Human reads patch summary on phone, taps. If approved, the patch runs through merge_branches.sh + verify gate. If rejected, the incident is marked unresolved and surfaces in L5 digest.
↓ if no resolution after 24h
L5 · Friday Digest (batched)$0 (cron) + 15 min/wk read
Weekly summary of unresolved incidents, cost breakdown, recipe hit-rate, top failure patterns.
One email per Friday morning. Inputs to next sprint's prioritization (which probes need new recipes, which recipes need updating).

The escalation in practice — example

L1Probe dag_stuck_check fires: plan_part1 has been "running" for 47 min (threshold 30).
L2Recipe lookup for dag_stuck_check → run airflow dags backfill --reset-dagruns plan_part1. Recipe runs, but task still stuck after 5 min.
L3Webhook fires to Anthropic Claude routine. Payload: last 50 log lines + recipe attempt + DAG file. Claude responds: "Worker is holding stale Python imports — need to kill -HUP the celery worker." Generates patch.
L4Telegram message: "L3 proposes worker restart for plan_part1 stall. Tap ✅ to apply." Diane taps from phone in 30 sec.
DONEPatch applied, worker restarted, DAG resumes. Total cost: $0.07 (one Claude call). Total Diane time: 30 sec.

Why this matters as a Generative AI engineering pattern

The default architecture for "LLMs in production" is to put the LLM in the hot path — every event flows through it. That works at MVP scale and breaks at production scale: the LLM becomes the most expensive, slowest, least reliable layer in the system.

The fix is to tier the system by determinism. Layers that can be deterministic should be — they're cheaper, faster, and more reliable. Reserve the LLM tier for events where the cost of human reasoning would otherwise be required, and bound that tier (5K tokens in, 2K out, single response) so cost is predictable.

This is the same pattern that makes good caching architectures work — except the "cache" here is determinism itself. L1 and L2 are the cache; L3 is the cache miss.

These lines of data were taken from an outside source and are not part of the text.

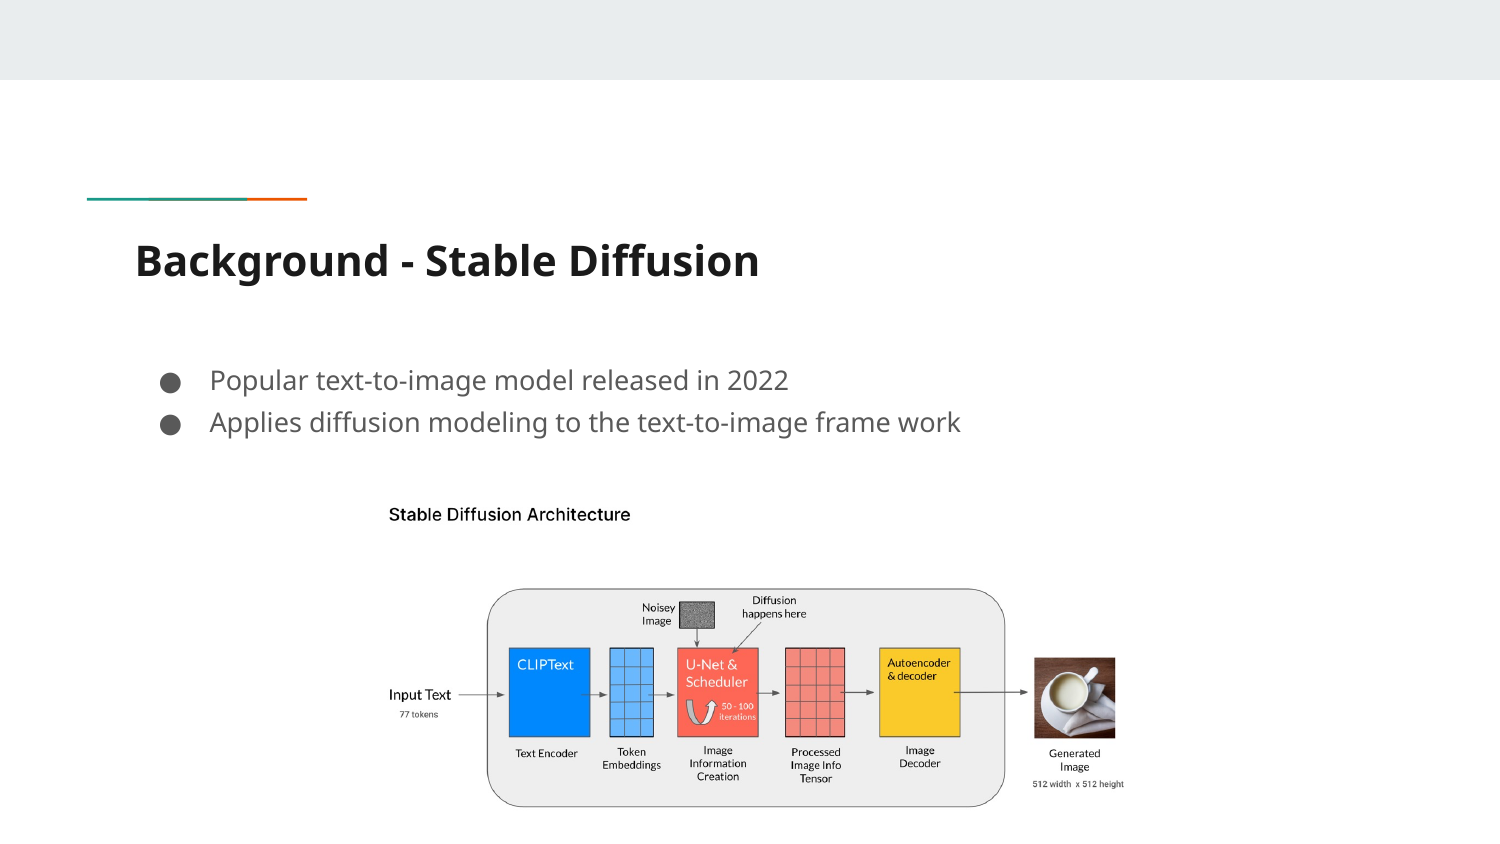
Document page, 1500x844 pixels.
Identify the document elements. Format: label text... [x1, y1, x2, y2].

picture [369, 489, 1131, 830]
title Background - Stable Diffusion [119, 216, 1381, 305]
list Popular text-to-image model released in 2022 Applies diffusion modeling to the text-to-image frame work [119, 341, 1381, 712]
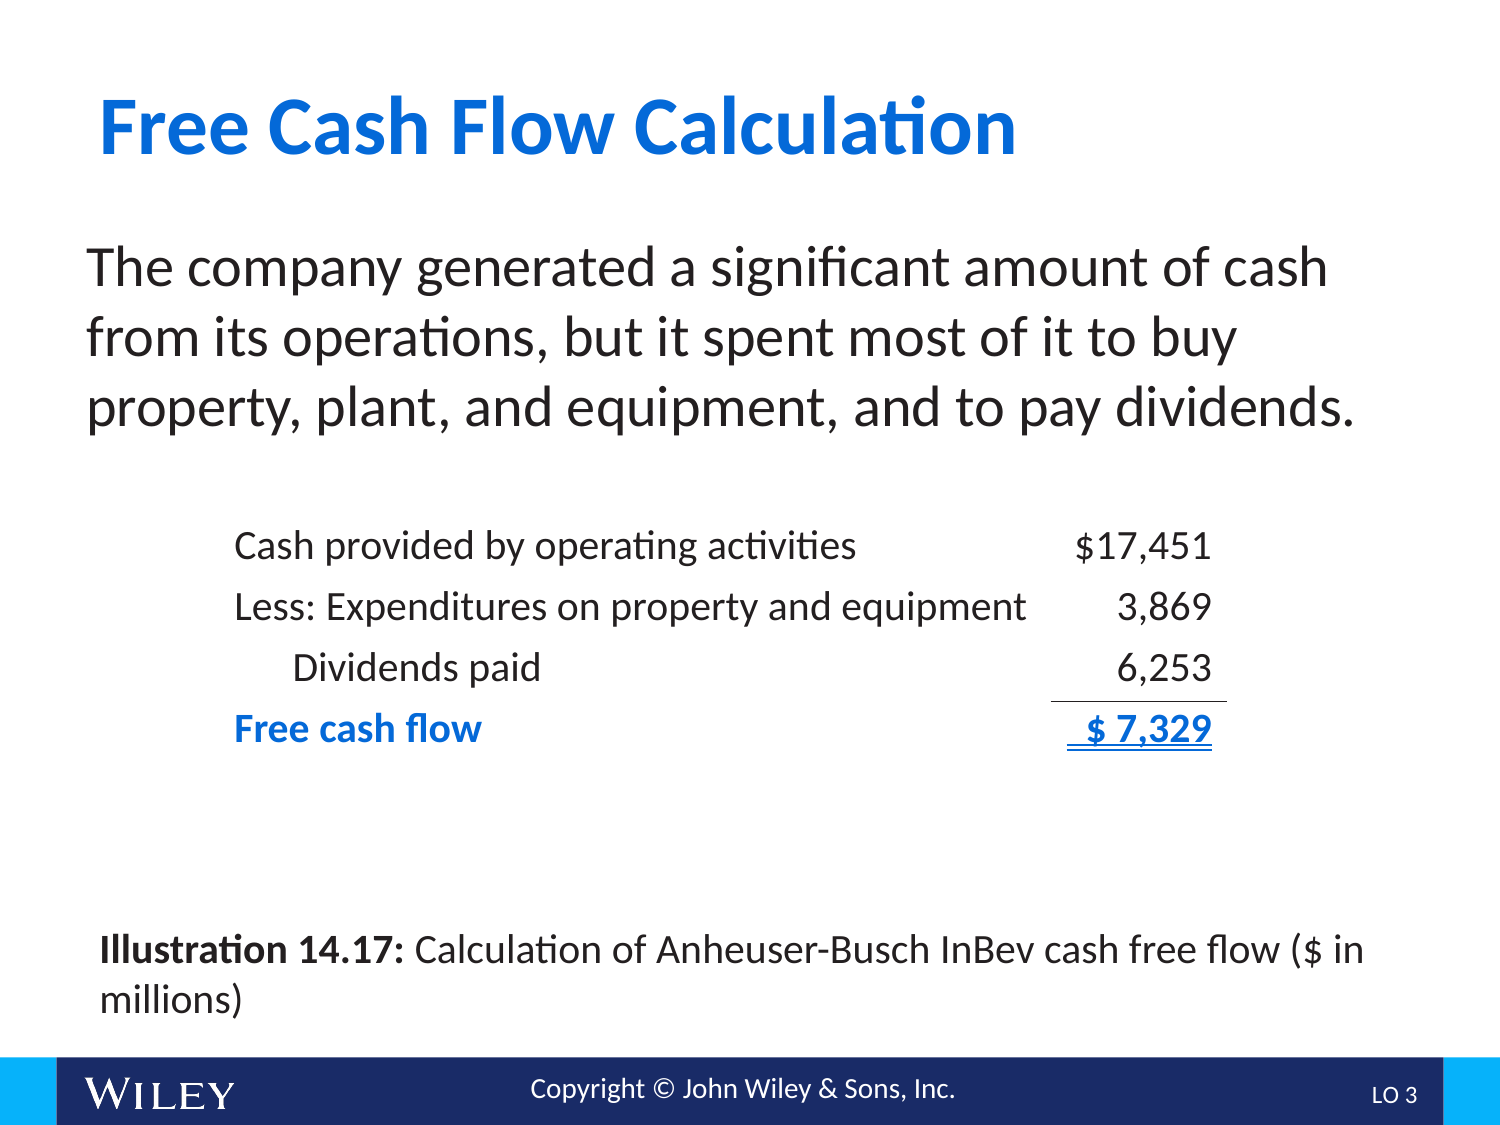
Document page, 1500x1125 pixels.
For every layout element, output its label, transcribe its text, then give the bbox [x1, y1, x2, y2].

list The company generated a significant amount of cash from its operations, but it spent most of it to buy property, plant, and equipment, and to pay dividends. [71, 220, 1403, 452]
list L O 3 [1309, 1065, 1433, 1125]
list Illustration 14.17: Calculation of Anheuser-Busch InBev cash free flow ($ in millions) [84, 914, 1403, 1042]
table_cell Free cash flow [219, 702, 1051, 762]
title Free Cash Flow Calculation [84, 75, 1416, 215]
table_header Cash provided by operating activities [219, 519, 1051, 580]
table_cell $ 7,329 [1051, 702, 1227, 762]
table_cell Less: Expenditures on property and equipment [219, 580, 1051, 641]
table_cell 3,869 [1051, 580, 1227, 641]
table_cell Dividends paid [219, 641, 1051, 702]
table_header $17,451 [1051, 519, 1227, 580]
table_cell 6,253 [1051, 641, 1227, 701]
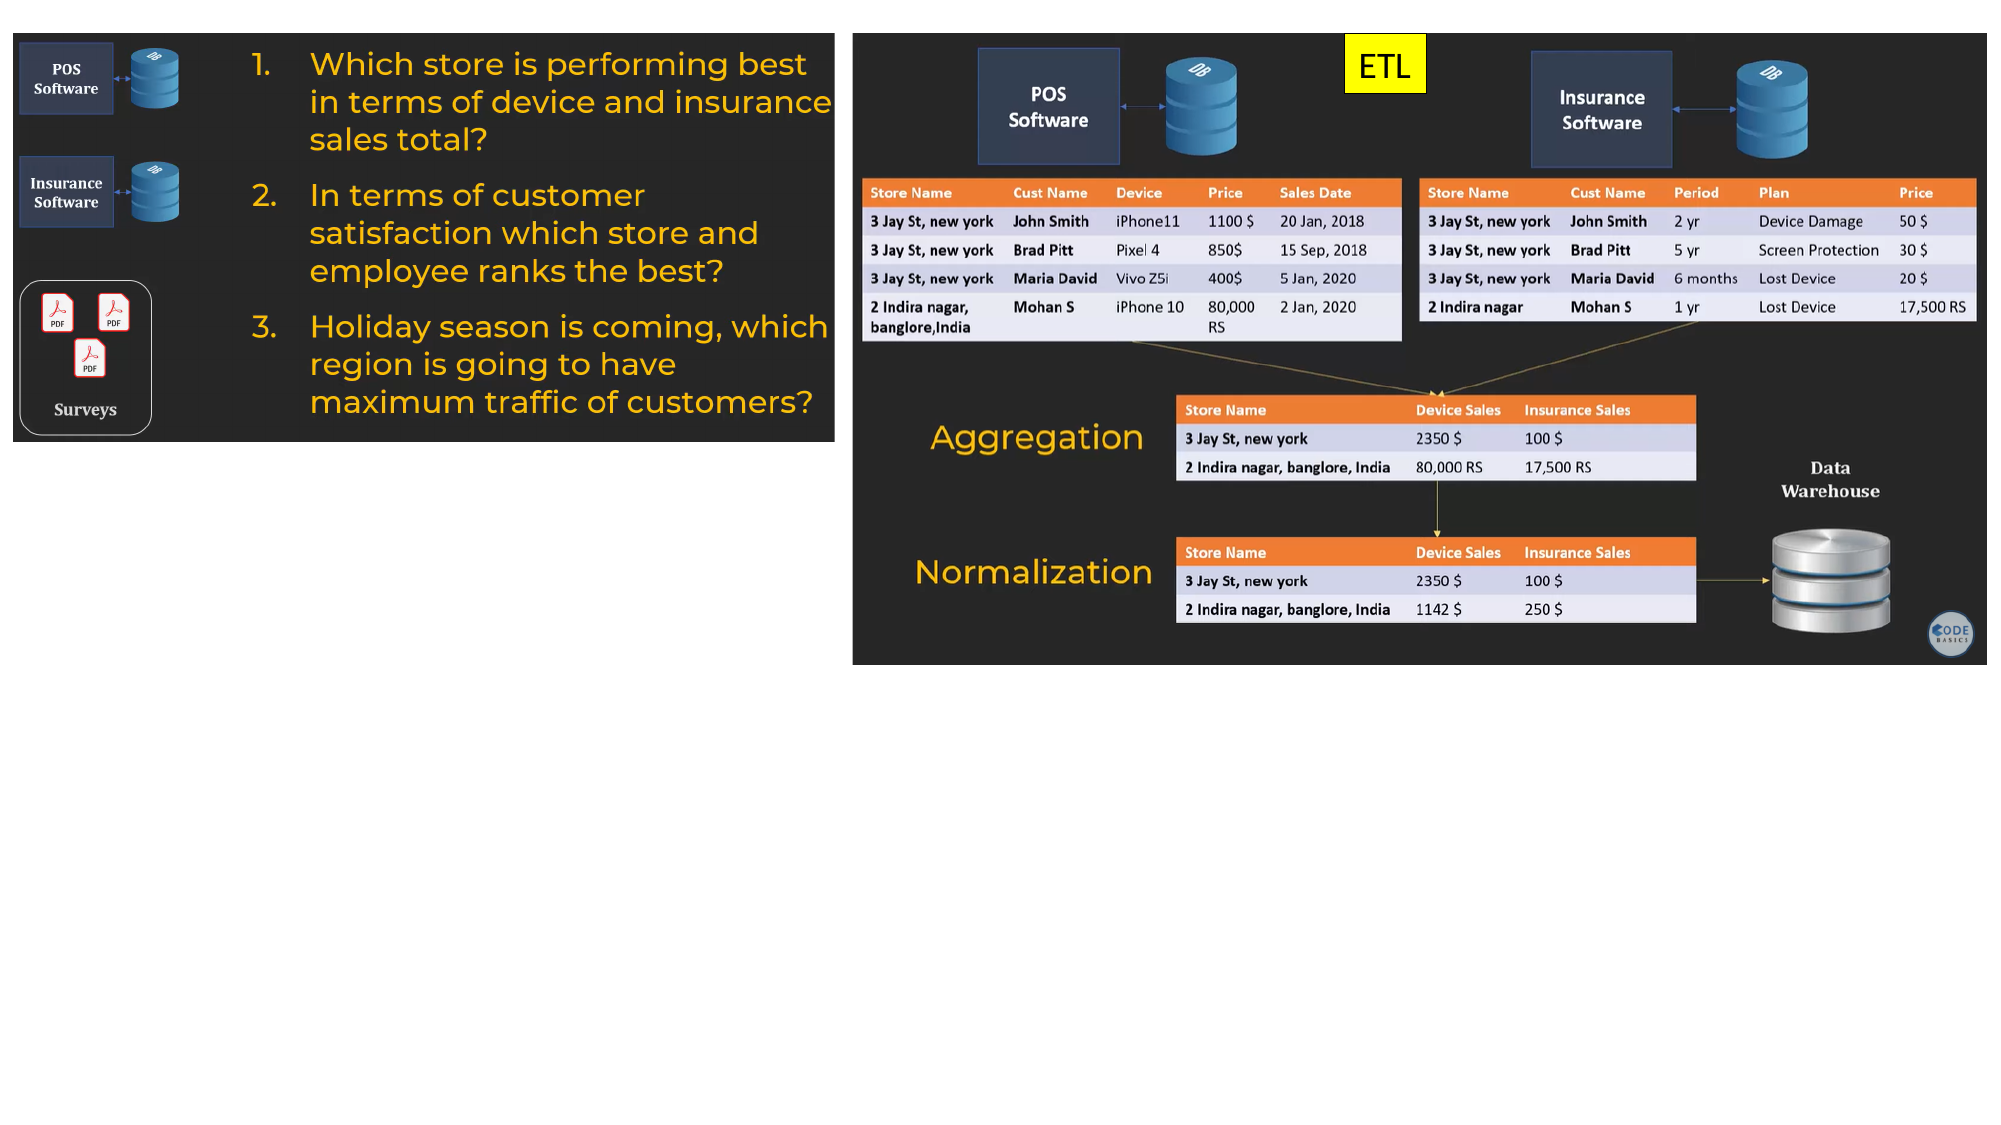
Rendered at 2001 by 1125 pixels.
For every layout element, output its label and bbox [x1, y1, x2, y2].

The goal is a 90%+ hit rate at L1+L2 so L3 is rare and L4 is rarer still.

Cost math

Tier Frequency (estimated) Per-incident cost Cost / week
L1 probes 1 firing / hour avg $0 $0
L2 recipes ~80% of L1 firings → resolved here $0 $0
L3 Claude routine ~5–10 incidents/week (the L2 misses) $0.05–$0.20 ~$0.50–$2.00
L4 Telegram tap ~1–3 / week 30 sec human time ~5 min
L5 weekly digest 1 / week 15 min human time 15 min
Result: 12 deliverables (D1–D12) shipped + merged 2026-05-01.
61-probe failure-mode catalog covers all known production failure modes.
LLM cost capped at single-digit dollars per week; LLM is invoked only when deterministic tiers have already failed.
Diane sits at L4, not L1 — escalation flow ends with her, doesn't start with her.